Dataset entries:
·····
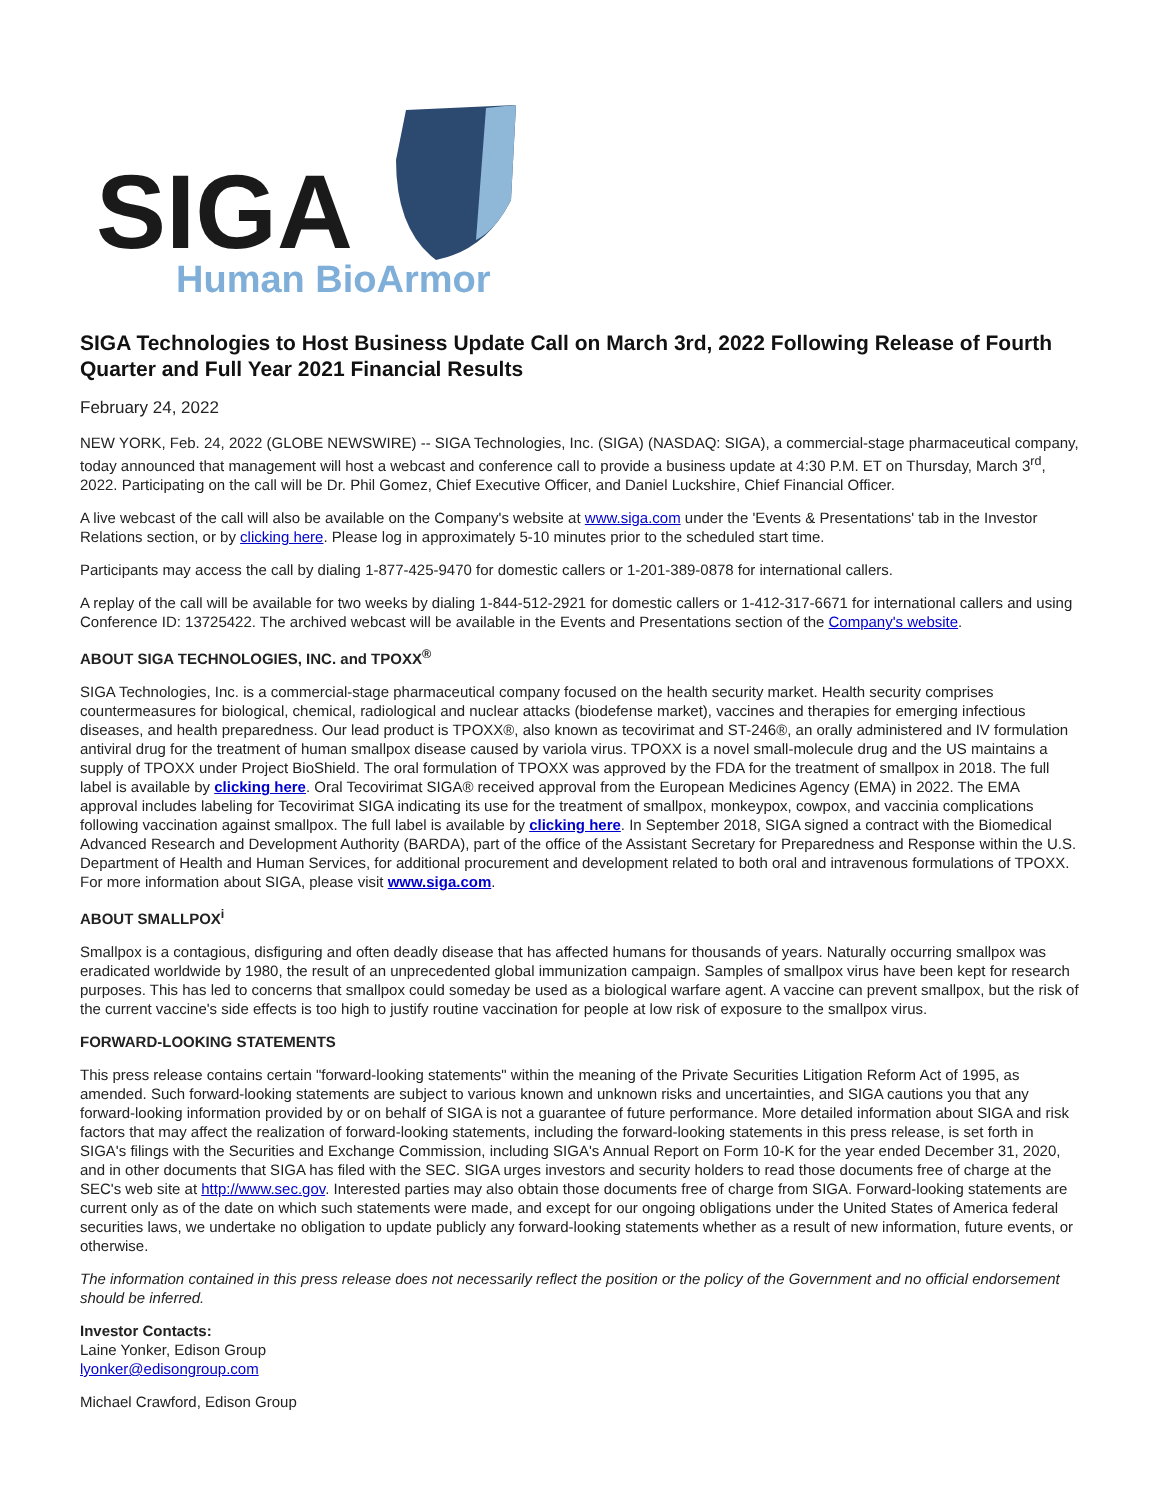SIGA
Human BioArmor
SIGA Technologies to Host Business Update Call on March 3rd, 2022 Following Release of Fourth Quarter and Full Year 2021 Financial Results
February 24, 2022
NEW YORK, Feb. 24, 2022 (GLOBE NEWSWIRE) -- SIGA Technologies, Inc. (SIGA) (NASDAQ: SIGA), a commercial-stage pharmaceutical company, today announced that management will host a webcast and conference call to provide a business update at 4:30 P.M. ET on Thursday, March 3<sup>rd</sup>, 2022. Participating on the call will be Dr. Phil Gomez, Chief Executive Officer, and Daniel Luckshire, Chief Financial Officer.
A live webcast of the call will also be available on the Company's website at www.siga.com under the 'Events & Presentations' tab in the Investor Relations section, or by clicking here. Please log in approximately 5-10 minutes prior to the scheduled start time.
Participants may access the call by dialing 1-877-425-9470 for domestic callers or 1-201-389-0878 for international callers.
A replay of the call will be available for two weeks by dialing 1-844-512-2921 for domestic callers or 1-412-317-6671 for international callers and using Conference ID: 13725422. The archived webcast will be available in the Events and Presentations section of the Company's website.
ABOUT SIGA TECHNOLOGIES, INC. and TPOXX<sup>®</sup>
SIGA Technologies, Inc. is a commercial-stage pharmaceutical company focused on the health security market. Health security comprises countermeasures for biological, chemical, radiological and nuclear attacks (biodefense market), vaccines and therapies for emerging infectious diseases, and health preparedness. Our lead product is TPOXX®, also known as tecovirimat and ST-246®, an orally administered and IV formulation antiviral drug for the treatment of human smallpox disease caused by variola virus. TPOXX is a novel small-molecule drug and the US maintains a supply of TPOXX under Project BioShield. The oral formulation of TPOXX was approved by the FDA for the treatment of smallpox in 2018. The full label is available by clicking here. Oral Tecovirimat SIGA® received approval from the European Medicines Agency (EMA) in 2022. The EMA approval includes labeling for Tecovirimat SIGA indicating its use for the treatment of smallpox, monkeypox, cowpox, and vaccinia complications following vaccination against smallpox. The full label is available by clicking here. In September 2018, SIGA signed a contract with the Biomedical Advanced Research and Development Authority (BARDA), part of the office of the Assistant Secretary for Preparedness and Response within the U.S. Department of Health and Human Services, for additional procurement and development related to both oral and intravenous formulations of TPOXX. For more information about SIGA, please visit www.siga.com.
ABOUT SMALLPOX<sup>i</sup>
Smallpox is a contagious, disfiguring and often deadly disease that has affected humans for thousands of years. Naturally occurring smallpox was eradicated worldwide by 1980, the result of an unprecedented global immunization campaign. Samples of smallpox virus have been kept for research purposes. This has led to concerns that smallpox could someday be used as a biological warfare agent. A vaccine can prevent smallpox, but the risk of the current vaccine's side effects is too high to justify routine vaccination for people at low risk of exposure to the smallpox virus.
FORWARD-LOOKING STATEMENTS
This press release contains certain "forward-looking statements" within the meaning of the Private Securities Litigation Reform Act of 1995, as amended. Such forward-looking statements are subject to various known and unknown risks and uncertainties, and SIGA cautions you that any forward-looking information provided by or on behalf of SIGA is not a guarantee of future performance. More detailed information about SIGA and risk factors that may affect the realization of forward-looking statements, including the forward-looking statements in this press release, is set forth in SIGA's filings with the Securities and Exchange Commission, including SIGA's Annual Report on Form 10-K for the year ended December 31, 2020, and in other documents that SIGA has filed with the SEC. SIGA urges investors and security holders to read those documents free of charge at the SEC's web site at http://www.sec.gov. Interested parties may also obtain those documents free of charge from SIGA. Forward-looking statements are current only as of the date on which such statements were made, and except for our ongoing obligations under the United States of America federal securities laws, we undertake no obligation to update publicly any forward-looking statements whether as a result of new information, future events, or otherwise.
The information contained in this press release does not necessarily reflect the position or the policy of the Government and no official endorsement should be inferred.
Investor Contacts:
Laine Yonker, Edison Group
lyonker@edisongroup.com
Michael Crawford, Edison Group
·····
#### Description of the task:
Pictures are to be dropped; every line of the records is to be returned unchanged.

#### Result of the task:
SIGA
Human BioArmor
SIGA Technologies to Host Business Update Call on March 3rd, 2022 Following Release of Fourth Quarter and Full Year 2021 Financial Results
February 24, 2022
NEW YORK, Feb. 24, 2022 (GLOBE NEWSWIRE) -- SIGA Technologies, Inc. (SIGA) (NASDAQ: SIGA), a commercial-stage pharmaceutical company, today announced that management will host a webcast and conference call to provide a business update at 4:30 P.M. ET on Thursday, March 3<sup>rd</sup>, 2022. Participating on the call will be Dr. Phil Gomez, Chief Executive Officer, and Daniel Luckshire, Chief Financial Officer.
A live webcast of the call will also be available on the Company's website at www.siga.com under the 'Events & Presentations' tab in the Investor Relations section, or by clicking here. Please log in approximately 5-10 minutes prior to the scheduled start time.
Participants may access the call by dialing 1-877-425-9470 for domestic callers or 1-201-389-0878 for international callers.
A replay of the call will be available for two weeks by dialing 1-844-512-2921 for domestic callers or 1-412-317-6671 for international callers and using Conference ID: 13725422. The archived webcast will be available in the Events and Presentations section of the Company's website.
ABOUT SIGA TECHNOLOGIES, INC. and TPOXX<sup>®</sup>
SIGA Technologies, Inc. is a commercial-stage pharmaceutical company focused on the health security market. Health security comprises countermeasures for biological, chemical, radiological and nuclear attacks (biodefense market), vaccines and therapies for emerging infectious diseases, and health preparedness. Our lead product is TPOXX®, also known as tecovirimat and ST-246®, an orally administered and IV formulation antiviral drug for the treatment of human smallpox disease caused by variola virus. TPOXX is a novel small-molecule drug and the US maintains a supply of TPOXX under Project BioShield. The oral formulation of TPOXX was approved by the FDA for the treatment of smallpox in 2018. The full label is available by clicking here. Oral Tecovirimat SIGA® received approval from the European Medicines Agency (EMA) in 2022. The EMA approval includes labeling for Tecovirimat SIGA indicating its use for the treatment of smallpox, monkeypox, cowpox, and vaccinia complications following vaccination against smallpox. The full label is available by clicking here. In September 2018, SIGA signed a contract with the Biomedical Advanced Research and Development Authority (BARDA), part of the office of the Assistant Secretary for Preparedness and Response within the U.S. Department of Health and Human Services, for additional procurement and development related to both oral and intravenous formulations of TPOXX. For more information about SIGA, please visit www.siga.com.
ABOUT SMALLPOX<sup>i</sup>
Smallpox is a contagious, disfiguring and often deadly disease that has affected humans for thousands of years. Naturally occurring smallpox was eradicated worldwide by 1980, the result of an unprecedented global immunization campaign. Samples of smallpox virus have been kept for research purposes. This has led to concerns that smallpox could someday be used as a biological warfare agent. A vaccine can prevent smallpox, but the risk of the current vaccine's side effects is too high to justify routine vaccination for people at low risk of exposure to the smallpox virus.
FORWARD-LOOKING STATEMENTS
This press release contains certain "forward-looking statements" within the meaning of the Private Securities Litigation Reform Act of 1995, as amended. Such forward-looking statements are subject to various known and unknown risks and uncertainties, and SIGA cautions you that any forward-looking information provided by or on behalf of SIGA is not a guarantee of future performance. More detailed information about SIGA and risk factors that may affect the realization of forward-looking statements, including the forward-looking statements in this press release, is set forth in SIGA's filings with the Securities and Exchange Commission, including SIGA's Annual Report on Form 10-K for the year ended December 31, 2020, and in other documents that SIGA has filed with the SEC. SIGA urges investors and security holders to read those documents free of charge at the SEC's web site at http://www.sec.gov. Interested parties may also obtain those documents free of charge from SIGA. Forward-looking statements are current only as of the date on which such statements were made, and except for our ongoing obligations under the United States of America federal securities laws, we undertake no obligation to update publicly any forward-looking statements whether as a result of new information, future events, or otherwise.
The information contained in this press release does not necessarily reflect the position or the policy of the Government and no official endorsement should be inferred.
Investor Contacts:
Laine Yonker, Edison Group
lyonker@edisongroup.com
Michael Crawford, Edison Group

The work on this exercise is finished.